In the 1990s, before the widespread use of cellphones, pagers were the main way to reach people with urgent messages.
But pagers, which relay short messages over radio frequencies, quickly became less useful as mobile phones got smaller and more versatile. For the most part, the advent of do-everything smartphones made them obsolete.
The deadly attack in Lebanon on Tuesday targeting pagers carried by members of Hezbollah, which had been using the devices for years to make it harder for messages to be intercepted, has highlighted their low-tech features.
In some cases, pagers, also known as beepers, are considered more reliable than phones because they use radio frequencies that continue to work even if cellular networks are overwhelmed or Wi-Fi is unavailable.
Pagers can also be harder to track than smartphones because they lack more modern navigation technologies like the Global Positioning System, or GPS.
The pagers that exploded bore the name Gold Apollo, a Taiwanese company. Gold Apollo denied on Wednesday that it had made the pagers, saying another manufacturer had done so under a license. The pagers had been implanted with explosive material by Israel before they reached Lebanon, American and other officials told The New York Times.
According to a promotional video, the pager model, that Gold Apollo said was targeted in the attacks, AR924, is waterproof and offers 85 days of battery life on a charge.
Pagers are still widely used in U.S. hospitals for staff to receive important messages. Companies that sell paging systems to hospitals note how pager radio signals penetrate steel and concrete when cellular signals or Wi-Fi may not.
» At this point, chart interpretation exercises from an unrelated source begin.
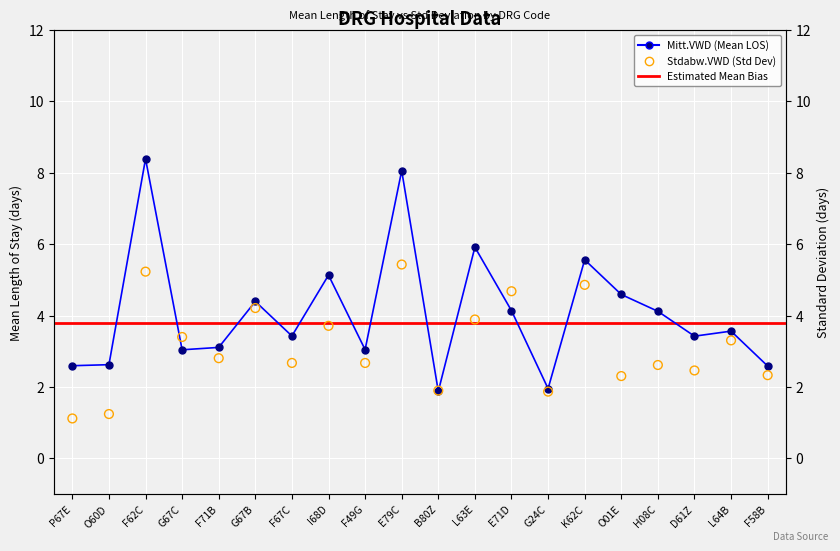

Which series has the widest spread of Y values?

Mitt.VWD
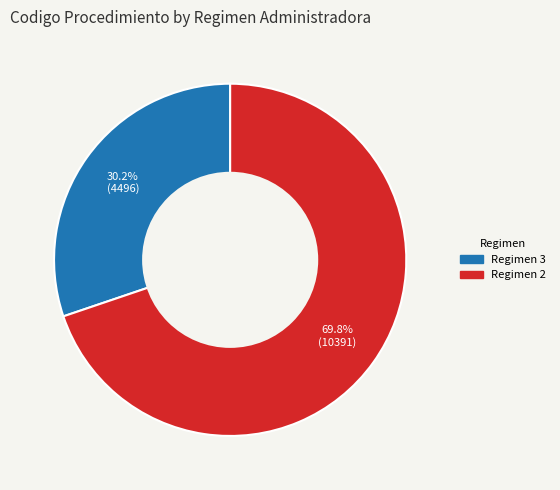

How many segments does this pie chart have?

2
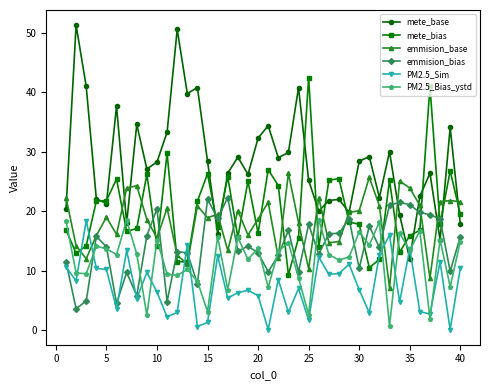

Which series has the largest range (max minus min)?

mete_base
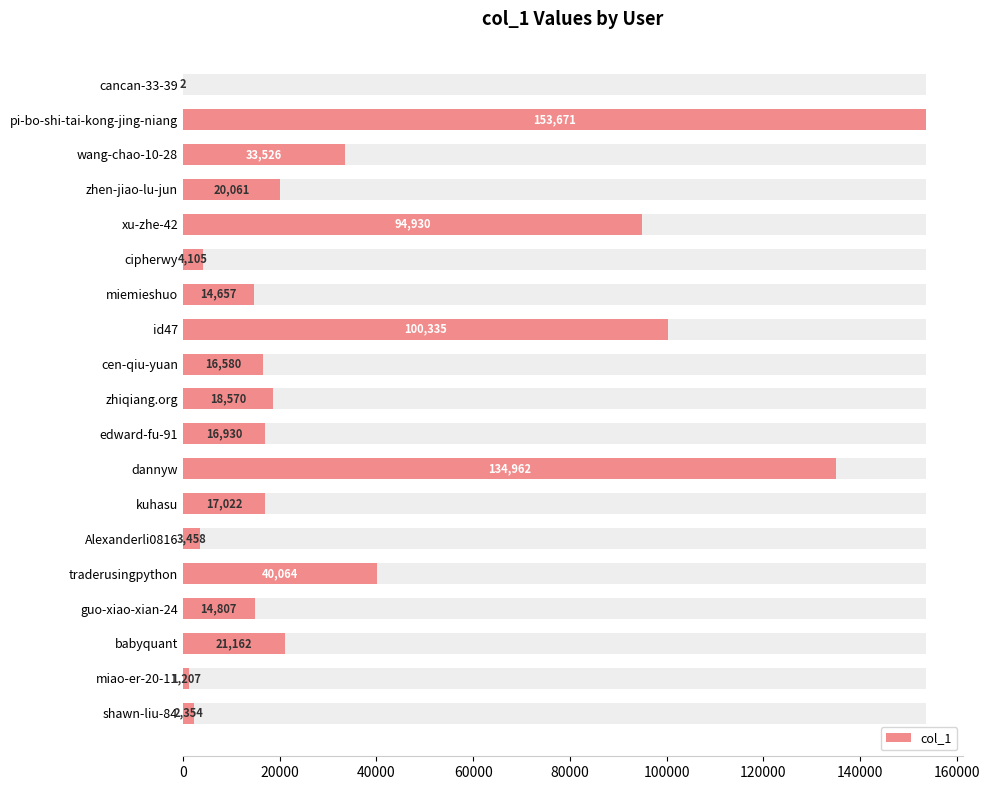

The value at xu-zhe-42 is 94930. True or false?

True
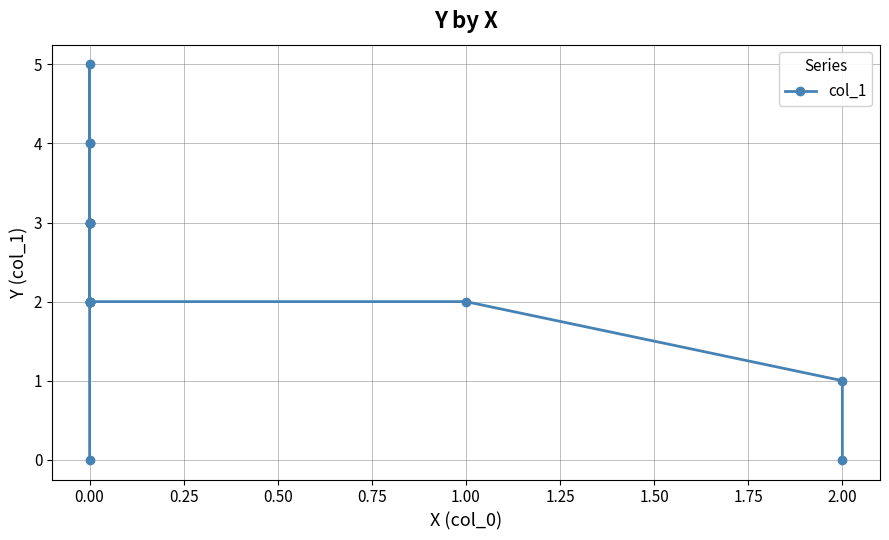

How many values are between 2 and 3?

10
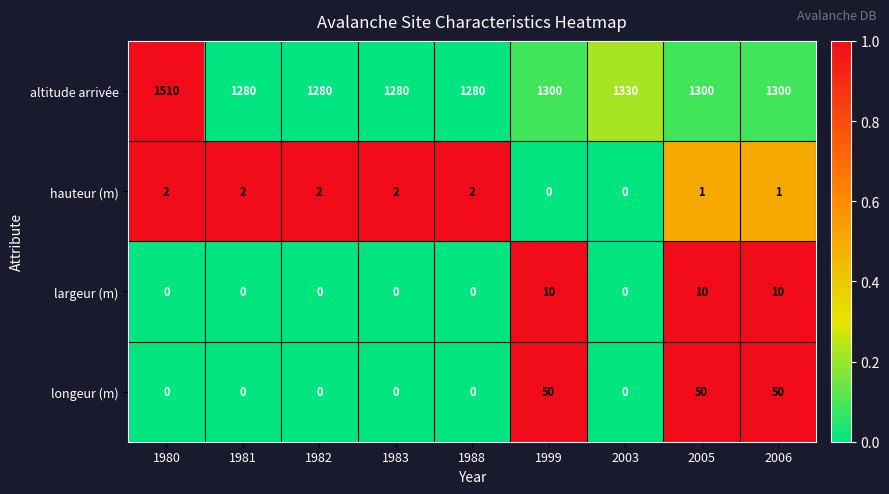

Read the altitude arrivée value at 2006, to the nearest 10.

1300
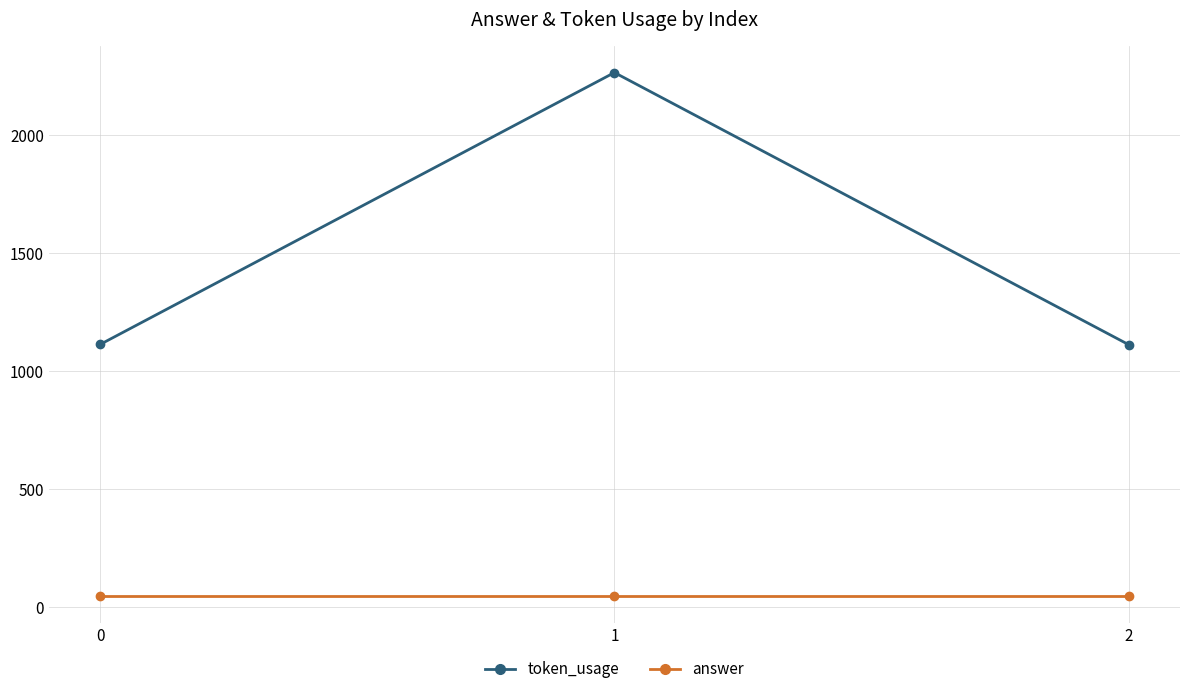

Between 0 and 1, which series saw the biggest shift?

token_usage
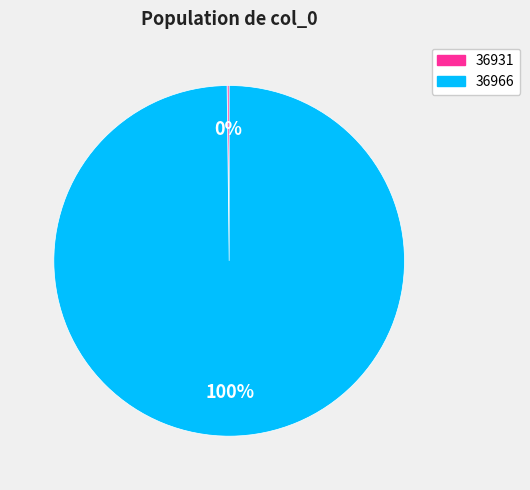

Is it true that 36966 is 90% of the pie?

False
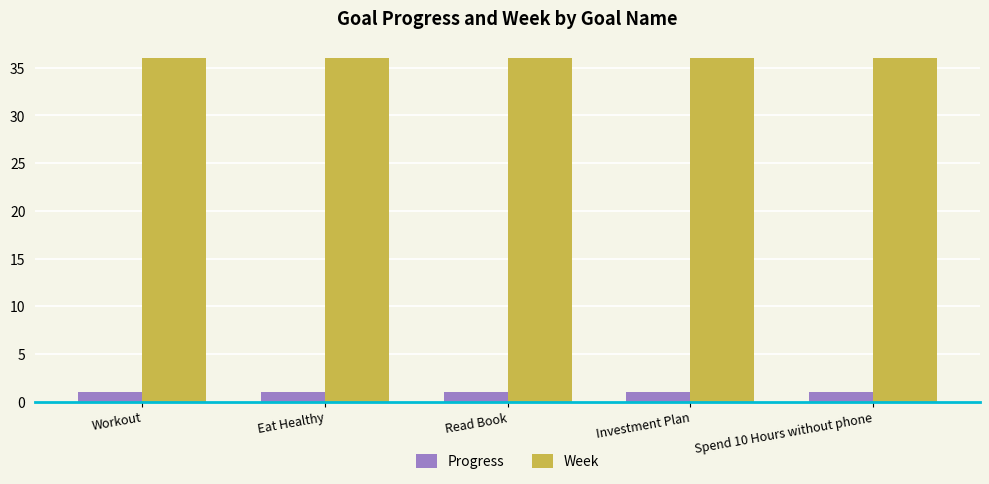

What is the label of the 5th bar from the right?

Workout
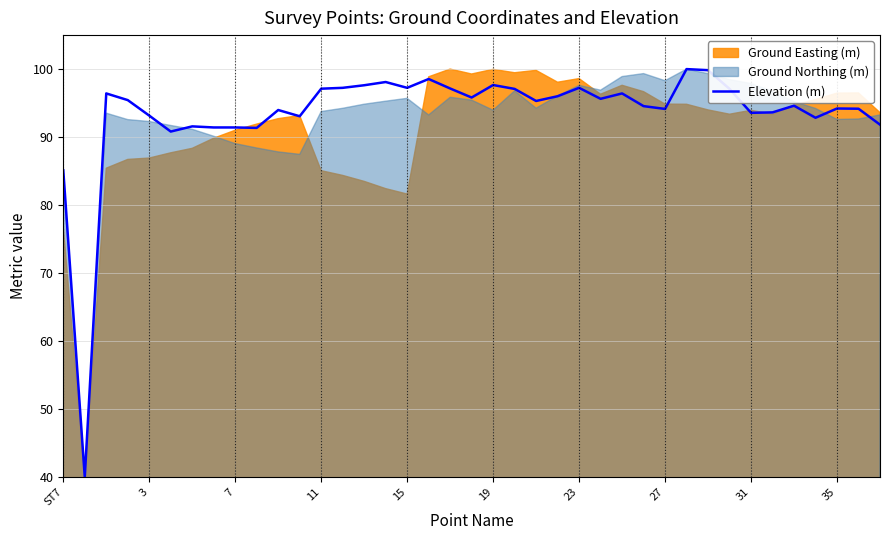

Does the chart have visible grid lines?

Yes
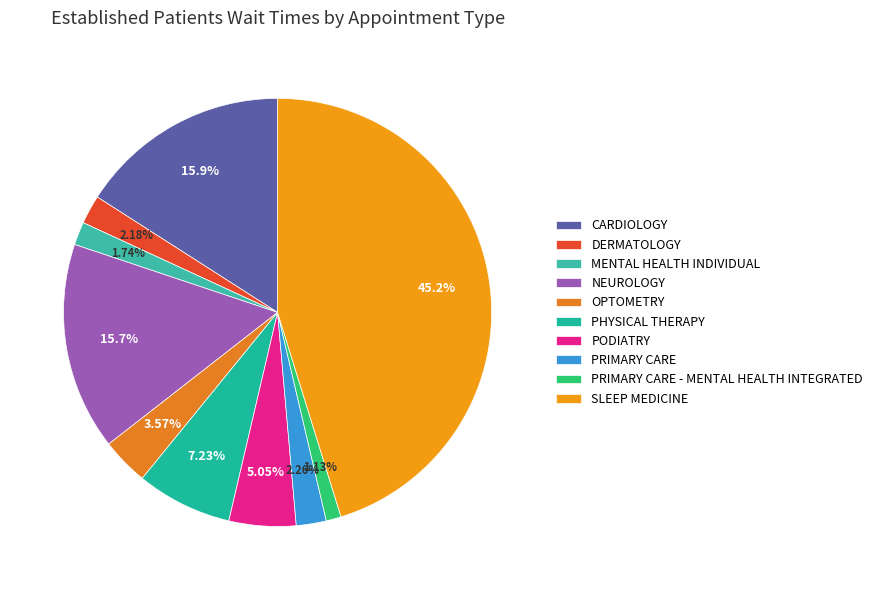

To the nearest percent, what is the combined percentage of NEUROLOGY and SLEEP MEDICINE?

61%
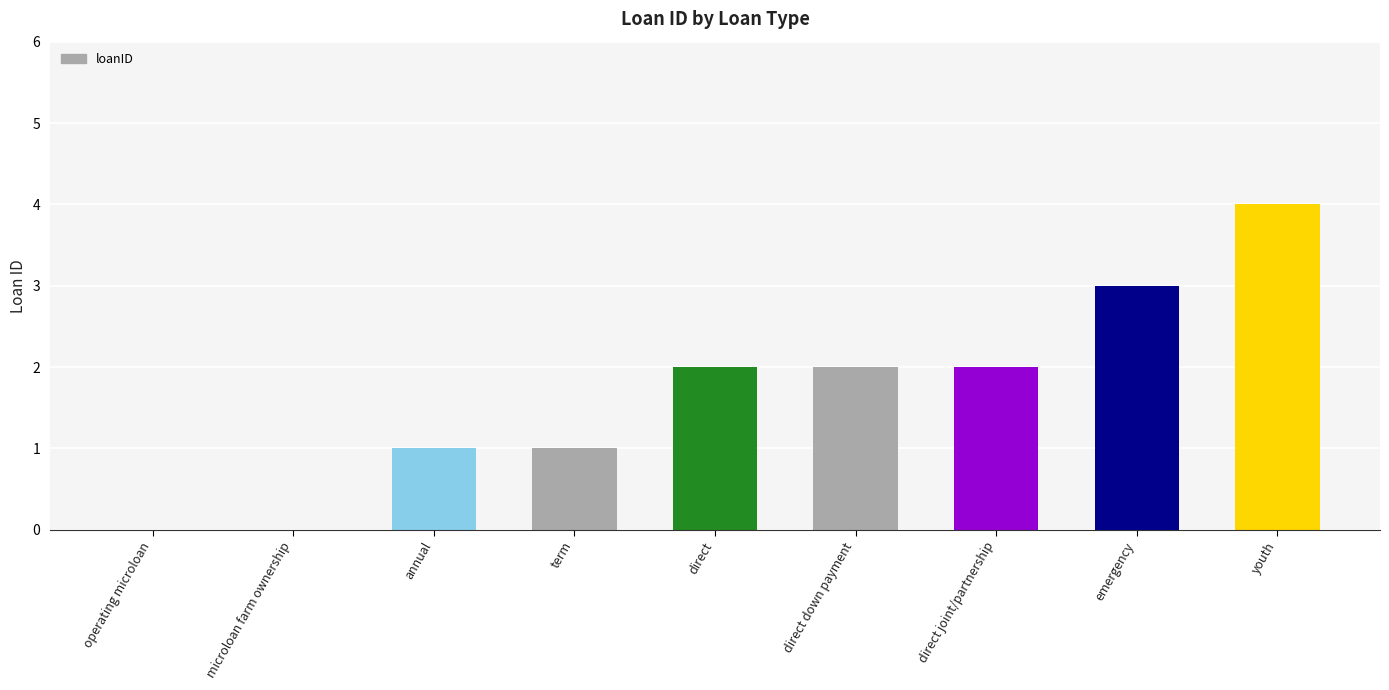

Which label corresponds to the largest value in the chart?

youth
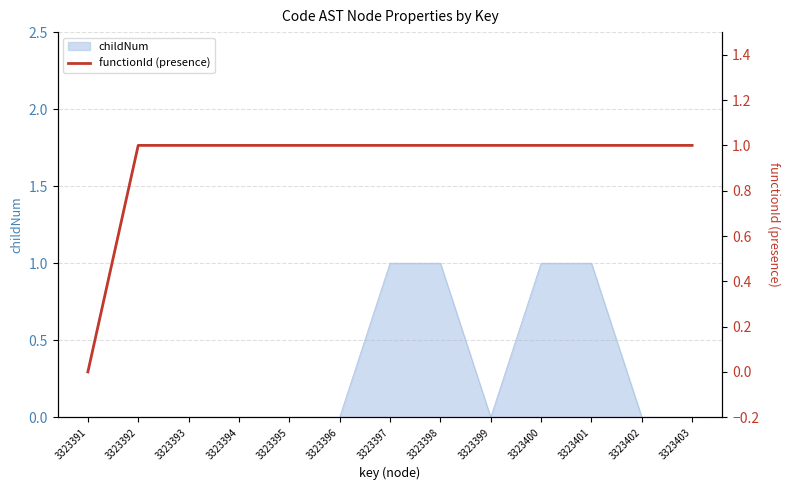

Which label corresponds to the largest value in the chart?

3323392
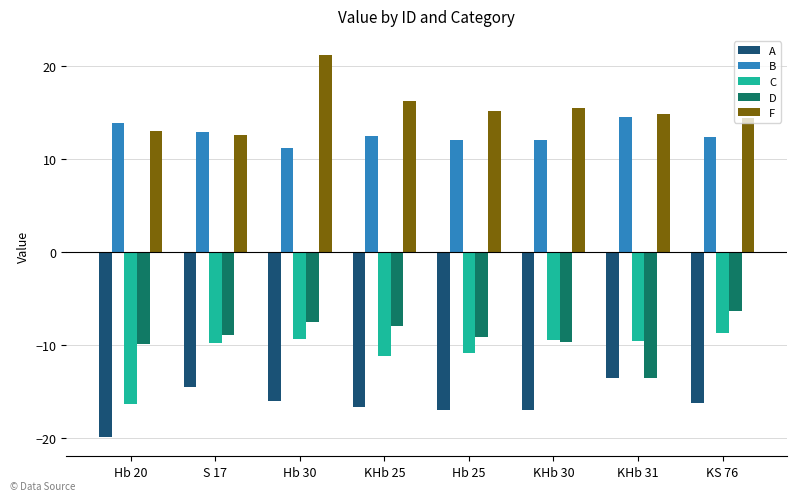

How many bars are there in each group?

5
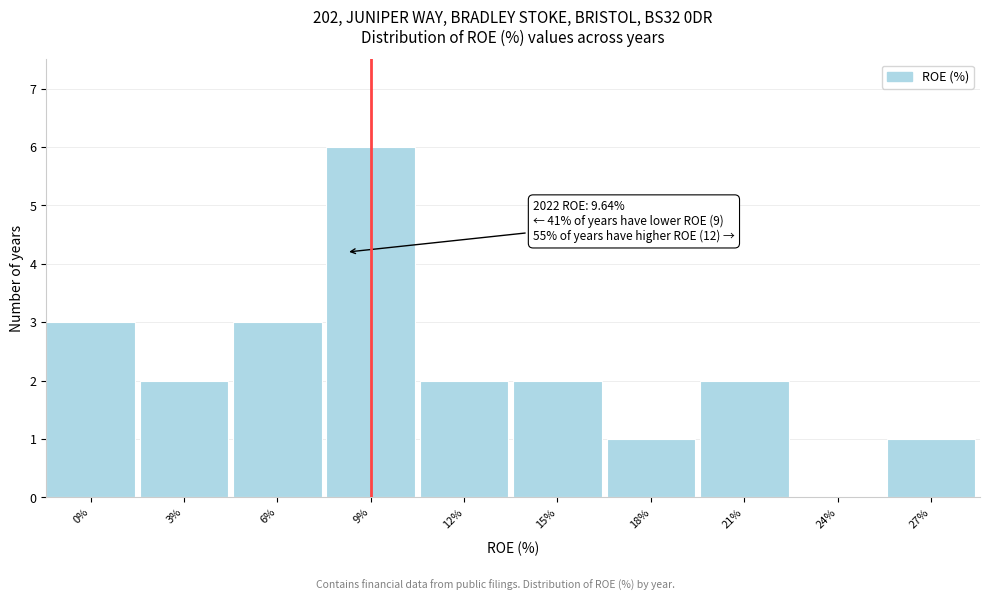

Reading left to right, list all the values displayed in this chart.

0%=3	3%=2	6%=3	9%=6	12%=2	15%=2	18%=1	21%=2	24%=0	27%=1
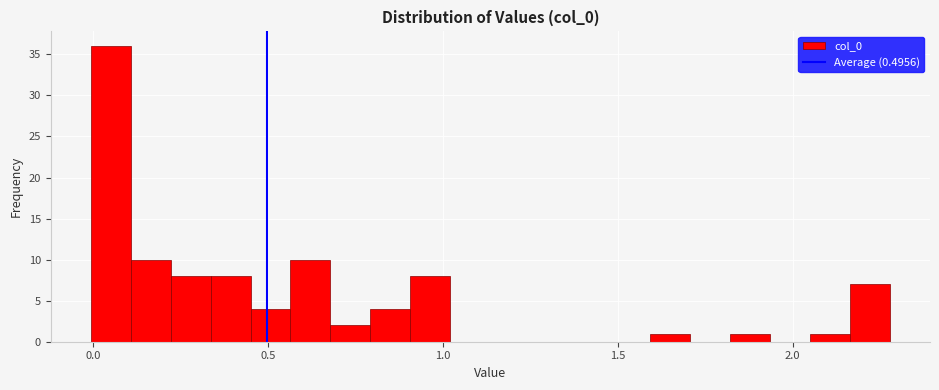

Around what value on the x-axis is the tallest bar? Give the approximate position of its centre, as read against the axis.

0.05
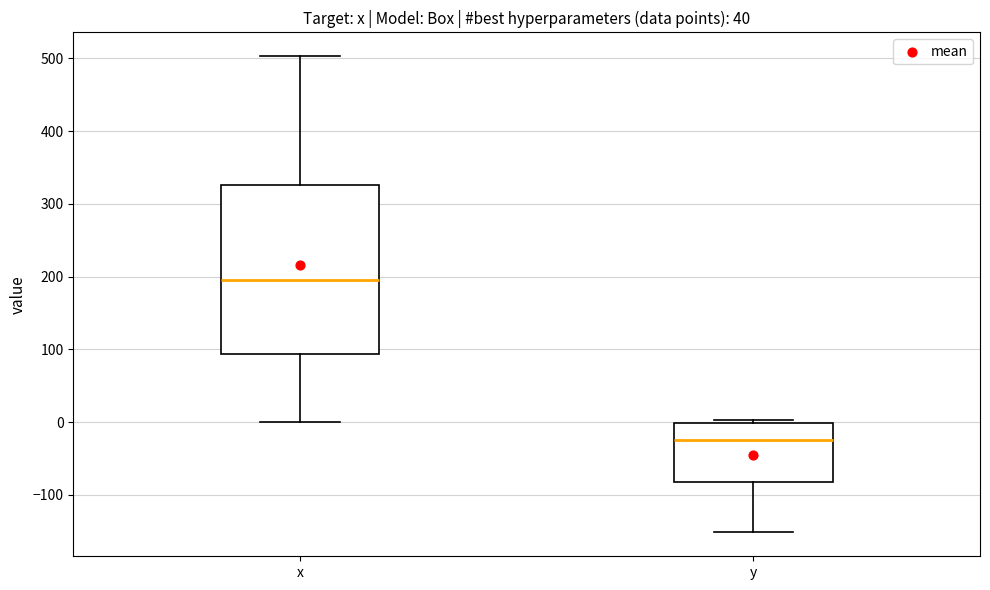

Reading left to right, transcribe this box plot: for each box, give where its median line is, the range the box spans, and where its two whiskers end, as read against the y-axis. The values are not printed on the chart, so give them approximately, as read against the axis.

x: median 200, box 90 to 330, whiskers 0 to 500
y: median -20, box -80 to 0, whiskers -150 to 0 (just above the box's upper edge)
The size of the global pager market was $1.6 billion in 2023, according to Cognitive Market Research, an industry data analysis firm. There are dozens of manufacturers in Taiwan and China that make different varieties of pagers.
Most of the prominent pager brands of the 1990s, such as Motorola, stopped producing the devices and large mobile carriers discontinued pager services many years ago. Pager networks are also used on a smaller scale. For example, the discs that many restaurants and coffee shops hand to waiting customers to alert them that their order or table is ready use pager technology.